**Dataset records**
################

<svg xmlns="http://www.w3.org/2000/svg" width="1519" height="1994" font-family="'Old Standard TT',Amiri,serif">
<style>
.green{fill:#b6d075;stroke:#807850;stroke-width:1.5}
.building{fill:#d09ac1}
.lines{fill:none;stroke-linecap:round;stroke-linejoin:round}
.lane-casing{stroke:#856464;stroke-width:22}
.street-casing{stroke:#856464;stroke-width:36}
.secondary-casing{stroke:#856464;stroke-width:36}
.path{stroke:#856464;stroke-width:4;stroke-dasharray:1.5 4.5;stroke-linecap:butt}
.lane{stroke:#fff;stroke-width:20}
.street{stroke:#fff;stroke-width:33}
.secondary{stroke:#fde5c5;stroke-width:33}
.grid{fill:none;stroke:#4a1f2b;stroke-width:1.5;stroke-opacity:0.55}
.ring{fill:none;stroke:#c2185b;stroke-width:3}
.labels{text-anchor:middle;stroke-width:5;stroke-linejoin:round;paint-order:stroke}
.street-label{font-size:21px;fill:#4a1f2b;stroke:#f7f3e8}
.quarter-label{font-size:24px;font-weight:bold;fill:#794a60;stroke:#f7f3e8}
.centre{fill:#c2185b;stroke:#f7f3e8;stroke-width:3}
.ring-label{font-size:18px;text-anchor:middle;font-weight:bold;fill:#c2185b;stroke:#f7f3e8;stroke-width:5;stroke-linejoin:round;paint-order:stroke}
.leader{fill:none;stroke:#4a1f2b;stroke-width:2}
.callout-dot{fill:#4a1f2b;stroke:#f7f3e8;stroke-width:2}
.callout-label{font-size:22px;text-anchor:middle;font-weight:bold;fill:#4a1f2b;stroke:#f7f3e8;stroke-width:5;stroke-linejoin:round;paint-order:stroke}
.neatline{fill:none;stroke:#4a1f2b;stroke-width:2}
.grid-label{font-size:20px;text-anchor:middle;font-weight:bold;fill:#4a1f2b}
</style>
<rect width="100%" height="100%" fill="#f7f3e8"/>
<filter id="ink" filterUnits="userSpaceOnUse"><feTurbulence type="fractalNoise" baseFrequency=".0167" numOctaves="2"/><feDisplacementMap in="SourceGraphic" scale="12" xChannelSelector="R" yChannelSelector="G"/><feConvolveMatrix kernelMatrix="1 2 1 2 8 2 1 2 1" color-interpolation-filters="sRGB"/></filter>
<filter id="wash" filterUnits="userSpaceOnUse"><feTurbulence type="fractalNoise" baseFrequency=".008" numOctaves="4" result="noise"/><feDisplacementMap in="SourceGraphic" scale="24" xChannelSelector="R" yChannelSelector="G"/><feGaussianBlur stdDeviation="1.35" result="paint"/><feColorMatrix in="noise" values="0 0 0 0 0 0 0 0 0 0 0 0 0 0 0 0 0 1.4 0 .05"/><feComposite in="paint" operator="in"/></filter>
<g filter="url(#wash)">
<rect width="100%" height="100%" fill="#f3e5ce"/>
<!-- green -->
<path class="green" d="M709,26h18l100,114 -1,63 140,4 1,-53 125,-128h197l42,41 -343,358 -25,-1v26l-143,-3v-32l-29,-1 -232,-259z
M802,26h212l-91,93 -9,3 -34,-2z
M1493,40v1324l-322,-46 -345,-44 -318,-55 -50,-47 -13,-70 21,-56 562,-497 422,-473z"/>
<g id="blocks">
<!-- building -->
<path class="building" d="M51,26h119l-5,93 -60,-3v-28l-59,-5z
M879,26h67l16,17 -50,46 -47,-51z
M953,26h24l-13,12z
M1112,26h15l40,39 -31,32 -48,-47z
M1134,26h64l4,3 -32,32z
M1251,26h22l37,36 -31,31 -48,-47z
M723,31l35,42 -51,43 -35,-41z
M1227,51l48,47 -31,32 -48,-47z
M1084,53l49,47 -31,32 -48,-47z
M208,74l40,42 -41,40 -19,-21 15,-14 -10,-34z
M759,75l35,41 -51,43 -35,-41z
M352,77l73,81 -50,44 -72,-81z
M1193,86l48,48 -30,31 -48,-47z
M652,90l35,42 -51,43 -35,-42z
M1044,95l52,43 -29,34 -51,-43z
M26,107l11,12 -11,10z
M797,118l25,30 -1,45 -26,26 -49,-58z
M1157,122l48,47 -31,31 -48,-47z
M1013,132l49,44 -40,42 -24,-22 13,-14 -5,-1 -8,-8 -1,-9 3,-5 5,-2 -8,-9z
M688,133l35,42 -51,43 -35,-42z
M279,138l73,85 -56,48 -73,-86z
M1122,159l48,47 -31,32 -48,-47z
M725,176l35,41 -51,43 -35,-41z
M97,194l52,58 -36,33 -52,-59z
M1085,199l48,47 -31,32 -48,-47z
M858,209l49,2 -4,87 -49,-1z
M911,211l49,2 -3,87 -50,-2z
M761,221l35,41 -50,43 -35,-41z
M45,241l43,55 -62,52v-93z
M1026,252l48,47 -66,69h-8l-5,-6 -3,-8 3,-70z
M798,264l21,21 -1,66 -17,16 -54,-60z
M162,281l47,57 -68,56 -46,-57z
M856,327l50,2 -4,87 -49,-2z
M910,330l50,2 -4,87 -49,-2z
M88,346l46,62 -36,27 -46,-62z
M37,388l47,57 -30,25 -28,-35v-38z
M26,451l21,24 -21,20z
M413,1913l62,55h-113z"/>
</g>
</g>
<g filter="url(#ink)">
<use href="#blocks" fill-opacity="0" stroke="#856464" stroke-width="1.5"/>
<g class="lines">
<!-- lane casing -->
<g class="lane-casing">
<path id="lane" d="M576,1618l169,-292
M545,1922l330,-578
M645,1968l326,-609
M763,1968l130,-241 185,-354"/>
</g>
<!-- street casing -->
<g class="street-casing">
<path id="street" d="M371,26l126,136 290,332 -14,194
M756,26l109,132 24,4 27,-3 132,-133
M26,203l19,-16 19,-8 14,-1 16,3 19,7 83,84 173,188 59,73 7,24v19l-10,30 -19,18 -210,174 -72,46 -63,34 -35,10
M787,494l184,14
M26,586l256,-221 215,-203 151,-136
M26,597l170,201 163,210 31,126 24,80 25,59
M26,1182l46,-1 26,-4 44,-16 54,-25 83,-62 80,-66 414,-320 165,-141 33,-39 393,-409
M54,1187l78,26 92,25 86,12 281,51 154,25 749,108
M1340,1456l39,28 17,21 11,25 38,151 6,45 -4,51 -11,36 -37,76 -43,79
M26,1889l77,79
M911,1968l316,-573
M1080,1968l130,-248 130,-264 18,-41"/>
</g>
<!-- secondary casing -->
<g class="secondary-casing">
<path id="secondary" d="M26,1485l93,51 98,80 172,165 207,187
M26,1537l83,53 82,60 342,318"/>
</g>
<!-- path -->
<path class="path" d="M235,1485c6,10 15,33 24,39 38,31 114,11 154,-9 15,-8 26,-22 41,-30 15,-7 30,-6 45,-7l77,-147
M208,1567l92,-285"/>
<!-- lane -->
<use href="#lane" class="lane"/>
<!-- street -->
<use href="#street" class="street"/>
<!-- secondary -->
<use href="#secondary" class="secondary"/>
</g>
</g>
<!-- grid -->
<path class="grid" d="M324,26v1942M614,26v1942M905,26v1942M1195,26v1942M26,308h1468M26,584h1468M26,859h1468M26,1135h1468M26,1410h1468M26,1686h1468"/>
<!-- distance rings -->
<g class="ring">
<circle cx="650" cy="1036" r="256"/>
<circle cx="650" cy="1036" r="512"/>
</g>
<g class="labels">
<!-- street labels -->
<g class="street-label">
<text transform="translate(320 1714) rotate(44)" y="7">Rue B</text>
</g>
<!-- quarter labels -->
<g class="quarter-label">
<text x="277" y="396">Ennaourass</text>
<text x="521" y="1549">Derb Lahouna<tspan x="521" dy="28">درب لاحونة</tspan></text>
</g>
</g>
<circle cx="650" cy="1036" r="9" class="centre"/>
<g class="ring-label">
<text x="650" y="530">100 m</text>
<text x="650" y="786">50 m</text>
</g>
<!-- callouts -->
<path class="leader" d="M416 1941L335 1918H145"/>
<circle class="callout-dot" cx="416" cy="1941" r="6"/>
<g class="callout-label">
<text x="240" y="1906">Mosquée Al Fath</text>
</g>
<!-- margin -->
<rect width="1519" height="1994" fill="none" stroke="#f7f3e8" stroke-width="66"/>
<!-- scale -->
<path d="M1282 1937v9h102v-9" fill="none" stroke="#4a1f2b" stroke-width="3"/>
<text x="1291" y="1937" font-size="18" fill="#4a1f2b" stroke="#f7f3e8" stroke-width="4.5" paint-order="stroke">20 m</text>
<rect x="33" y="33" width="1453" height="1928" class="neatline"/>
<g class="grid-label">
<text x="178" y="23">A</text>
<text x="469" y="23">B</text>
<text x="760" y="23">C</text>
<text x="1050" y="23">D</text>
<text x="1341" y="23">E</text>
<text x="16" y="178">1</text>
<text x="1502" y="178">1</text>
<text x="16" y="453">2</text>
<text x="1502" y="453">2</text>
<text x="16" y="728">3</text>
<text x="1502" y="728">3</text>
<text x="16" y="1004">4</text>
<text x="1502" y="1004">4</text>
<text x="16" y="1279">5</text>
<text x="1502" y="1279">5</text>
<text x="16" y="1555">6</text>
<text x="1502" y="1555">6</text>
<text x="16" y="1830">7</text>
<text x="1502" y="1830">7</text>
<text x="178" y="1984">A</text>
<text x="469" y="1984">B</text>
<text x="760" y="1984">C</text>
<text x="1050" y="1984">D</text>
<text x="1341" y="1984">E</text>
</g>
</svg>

################

**Exercise details**
Say how many lines in the records above hold "height", and give no other text.

**Completed exercise**
5